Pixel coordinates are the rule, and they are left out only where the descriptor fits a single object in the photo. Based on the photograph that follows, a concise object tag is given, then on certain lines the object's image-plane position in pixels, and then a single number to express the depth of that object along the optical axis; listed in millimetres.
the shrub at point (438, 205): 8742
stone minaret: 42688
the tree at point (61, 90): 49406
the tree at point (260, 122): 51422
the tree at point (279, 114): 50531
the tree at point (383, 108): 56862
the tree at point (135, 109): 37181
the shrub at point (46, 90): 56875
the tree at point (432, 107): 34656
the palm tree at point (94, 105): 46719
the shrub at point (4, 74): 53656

----

Pick out and copy the lines of the entries that hold the string "tree".

* **Answer box**:
the tree at point (61, 90): 49406
the tree at point (260, 122): 51422
the tree at point (279, 114): 50531
the tree at point (383, 108): 56862
the tree at point (135, 109): 37181
the tree at point (432, 107): 34656
the palm tree at point (94, 105): 46719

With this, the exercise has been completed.